By RK4 method, we have;

y_{1} = y_{0} + (⅙) (k_{1} + 2k_{2} + 2k_{3} + k_{4})

y_{1} = y(1.05) = y_{0} + (⅙) (k_{1} + 2k_{2} + 2k_{3} + k_{4})

By substituting the values of y_{0}, k_{1}, k_{2}, k_{3} and k_{4}, we get;

y(1.05) = 1.2 + (⅙) [0.122 + 2(0.1320) + 2(0.1326) + 0.1439]

= 1.2 + (⅙) (0.122 + 0.264 + 0.2652 + 0.1439)

= 1.2 + (⅙) (0.7951)

= 1.2 + 0.1325

= 1.3325

**Example 2:**

Find the value of k_{1} by Runge-Kutta method of fourth order if dy/dx = 2x + 3y^{2} and y(0.1) = 1.1165, h = 0.1.

**Solution:**

Given,

dy/dx = 2x + 3y^{2} and y(0.1) = 1.1165, h = 0.1

So, f(x, y) = 2x + 3y^{2}

x_{0} = 0.1, y_{0} = 1.1165

By Runge-Kutta method of fourth order , we have

k_{1} = hf(x_{0}, y_{0})

= (0.1) f(0.1, 1.1165)

= (0.1) [2(0.1) + 3(1.1165)^{2}]

= (0.1) [0.2 + 3(1.2465)]

= (0.1)(0.2 + 3.7395)

= (0.1)(3.9395)

= 0.39395

### Runge-Kutta RK4 Method Problems

- Using the Runge-Kutta method of order 4, find y(0.2) if dy/dx = (y – x)/(y + x), y(0) = 1 and h = 0.2.
- Find the value of y(0.3) from the differential equation dy/dx = 3e
^{x}+ 2y; y(0) = 0, h = 0.3 by the fourth order Runge-Kutta method. - Using RK4 method to find y(0.2) and y(0.4) if dy/dx = 1 + y + x
^{2}; y(0) = 0.5

## Frequently Asked Questions on Runge-Kutta RK4 Method

Q1

### What is the formula of the Runge-Kutta fourth order method?
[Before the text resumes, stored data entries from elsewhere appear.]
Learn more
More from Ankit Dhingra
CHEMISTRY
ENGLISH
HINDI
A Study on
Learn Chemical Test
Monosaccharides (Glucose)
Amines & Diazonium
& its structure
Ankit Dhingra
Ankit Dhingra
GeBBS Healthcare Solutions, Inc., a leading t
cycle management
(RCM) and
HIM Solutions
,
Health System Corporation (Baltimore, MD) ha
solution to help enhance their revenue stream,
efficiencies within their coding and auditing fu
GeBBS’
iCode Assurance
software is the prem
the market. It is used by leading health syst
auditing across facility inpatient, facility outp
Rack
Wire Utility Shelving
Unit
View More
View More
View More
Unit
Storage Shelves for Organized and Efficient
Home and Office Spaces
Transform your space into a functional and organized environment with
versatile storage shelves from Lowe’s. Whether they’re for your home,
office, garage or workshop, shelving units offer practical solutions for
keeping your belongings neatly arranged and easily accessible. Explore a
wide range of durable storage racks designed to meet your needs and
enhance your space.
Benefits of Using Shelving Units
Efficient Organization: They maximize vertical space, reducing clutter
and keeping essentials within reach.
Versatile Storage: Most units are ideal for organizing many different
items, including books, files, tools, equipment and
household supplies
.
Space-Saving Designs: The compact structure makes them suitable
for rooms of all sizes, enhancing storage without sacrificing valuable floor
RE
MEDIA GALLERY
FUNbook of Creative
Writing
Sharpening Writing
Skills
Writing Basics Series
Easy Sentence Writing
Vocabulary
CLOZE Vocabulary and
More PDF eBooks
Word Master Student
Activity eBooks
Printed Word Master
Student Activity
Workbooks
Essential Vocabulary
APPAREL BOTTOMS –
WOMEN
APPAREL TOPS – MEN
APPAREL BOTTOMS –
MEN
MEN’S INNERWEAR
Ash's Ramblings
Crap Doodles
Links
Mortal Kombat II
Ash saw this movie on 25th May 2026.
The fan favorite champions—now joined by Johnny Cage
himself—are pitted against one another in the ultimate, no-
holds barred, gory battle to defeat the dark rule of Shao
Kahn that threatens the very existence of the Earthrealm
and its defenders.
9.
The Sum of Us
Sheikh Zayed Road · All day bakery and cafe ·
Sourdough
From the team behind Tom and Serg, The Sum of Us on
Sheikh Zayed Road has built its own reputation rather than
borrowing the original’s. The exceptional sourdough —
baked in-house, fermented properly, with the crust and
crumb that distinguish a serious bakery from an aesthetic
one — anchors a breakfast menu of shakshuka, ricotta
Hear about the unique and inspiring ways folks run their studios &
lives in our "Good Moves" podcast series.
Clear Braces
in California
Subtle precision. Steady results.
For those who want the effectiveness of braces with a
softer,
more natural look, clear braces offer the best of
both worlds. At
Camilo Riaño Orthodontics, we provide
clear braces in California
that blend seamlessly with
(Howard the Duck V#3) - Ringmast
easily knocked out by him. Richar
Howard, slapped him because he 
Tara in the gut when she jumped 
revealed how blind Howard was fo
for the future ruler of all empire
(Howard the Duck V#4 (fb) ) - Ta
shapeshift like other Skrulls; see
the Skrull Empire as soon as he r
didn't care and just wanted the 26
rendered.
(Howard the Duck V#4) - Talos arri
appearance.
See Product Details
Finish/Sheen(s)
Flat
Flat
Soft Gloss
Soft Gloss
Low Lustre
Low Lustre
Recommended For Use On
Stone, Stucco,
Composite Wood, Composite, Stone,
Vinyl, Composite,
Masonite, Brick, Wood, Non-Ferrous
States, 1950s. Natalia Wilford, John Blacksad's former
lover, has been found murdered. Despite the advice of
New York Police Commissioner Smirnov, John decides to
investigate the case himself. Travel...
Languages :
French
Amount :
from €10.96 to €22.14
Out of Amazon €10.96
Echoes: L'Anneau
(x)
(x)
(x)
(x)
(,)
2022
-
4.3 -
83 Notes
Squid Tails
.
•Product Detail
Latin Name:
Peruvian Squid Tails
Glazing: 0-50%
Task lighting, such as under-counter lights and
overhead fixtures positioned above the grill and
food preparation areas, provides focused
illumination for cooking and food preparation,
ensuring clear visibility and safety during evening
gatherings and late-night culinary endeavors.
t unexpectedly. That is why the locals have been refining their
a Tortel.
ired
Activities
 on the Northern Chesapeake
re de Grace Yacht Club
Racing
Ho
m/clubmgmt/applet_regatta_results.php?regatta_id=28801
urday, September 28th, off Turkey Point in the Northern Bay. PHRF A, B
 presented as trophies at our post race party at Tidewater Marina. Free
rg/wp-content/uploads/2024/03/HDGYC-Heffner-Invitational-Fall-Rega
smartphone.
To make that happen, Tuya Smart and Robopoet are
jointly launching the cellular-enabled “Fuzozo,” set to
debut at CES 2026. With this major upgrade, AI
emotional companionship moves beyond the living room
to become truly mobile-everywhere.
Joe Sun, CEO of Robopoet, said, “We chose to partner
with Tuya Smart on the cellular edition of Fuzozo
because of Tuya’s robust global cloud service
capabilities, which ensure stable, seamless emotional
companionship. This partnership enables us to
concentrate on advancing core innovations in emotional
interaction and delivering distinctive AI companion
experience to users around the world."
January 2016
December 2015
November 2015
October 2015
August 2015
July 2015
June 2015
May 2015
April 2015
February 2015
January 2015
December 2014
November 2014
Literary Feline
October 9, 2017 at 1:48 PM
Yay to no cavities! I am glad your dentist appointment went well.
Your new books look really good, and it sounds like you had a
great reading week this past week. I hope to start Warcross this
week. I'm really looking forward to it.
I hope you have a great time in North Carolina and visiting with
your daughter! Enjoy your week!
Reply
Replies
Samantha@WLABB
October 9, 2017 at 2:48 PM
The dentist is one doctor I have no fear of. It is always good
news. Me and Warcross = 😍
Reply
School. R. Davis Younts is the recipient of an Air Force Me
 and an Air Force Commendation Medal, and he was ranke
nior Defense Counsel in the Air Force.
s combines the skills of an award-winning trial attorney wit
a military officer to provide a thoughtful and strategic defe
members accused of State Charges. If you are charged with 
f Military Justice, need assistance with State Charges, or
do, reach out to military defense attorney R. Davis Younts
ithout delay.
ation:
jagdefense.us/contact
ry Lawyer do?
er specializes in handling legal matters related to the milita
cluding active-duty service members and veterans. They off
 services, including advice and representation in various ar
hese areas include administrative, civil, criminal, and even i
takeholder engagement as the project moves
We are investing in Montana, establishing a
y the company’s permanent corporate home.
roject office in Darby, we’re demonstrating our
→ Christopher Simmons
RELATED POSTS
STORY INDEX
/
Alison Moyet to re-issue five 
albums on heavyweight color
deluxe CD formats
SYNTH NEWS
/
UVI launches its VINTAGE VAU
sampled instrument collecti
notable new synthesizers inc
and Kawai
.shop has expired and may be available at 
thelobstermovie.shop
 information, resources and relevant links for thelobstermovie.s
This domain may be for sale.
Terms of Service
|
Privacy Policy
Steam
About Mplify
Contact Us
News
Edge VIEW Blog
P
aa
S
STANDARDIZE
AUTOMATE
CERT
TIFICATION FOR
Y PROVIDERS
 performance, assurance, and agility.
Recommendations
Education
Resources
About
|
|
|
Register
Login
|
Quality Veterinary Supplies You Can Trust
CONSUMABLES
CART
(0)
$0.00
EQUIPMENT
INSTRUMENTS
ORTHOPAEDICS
The formula of the Runge-Kutta fourth order method is given as:

y_{1} = y_{0} + (⅙) (k_{1} + 2k_{2} + 2k_{3} + k_{4})

Q2

### What order is RK4?

The name RK4 itself indicates that it is the fourth order Runge-Kutta method. That means, the order is 4.

Q3

### How many gradient evaluations are required for each iteration of a fourth-order Runge Kutta algorithm?

Four gradient evaluations are required for each iteration of a fourth-order Runge Kutta algorithm.